» **Dataset entries**
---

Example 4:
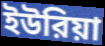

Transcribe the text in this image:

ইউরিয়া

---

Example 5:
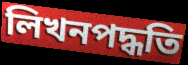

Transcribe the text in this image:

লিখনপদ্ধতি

» **Task goal**
Copy the data above word for word. Pictures stay out.

» **Answer section**
---

Example 4:

Transcribe the text in this image:

ইউরিয়া

---

Example 5:

Transcribe the text in this image:

লিখনপদ্ধতি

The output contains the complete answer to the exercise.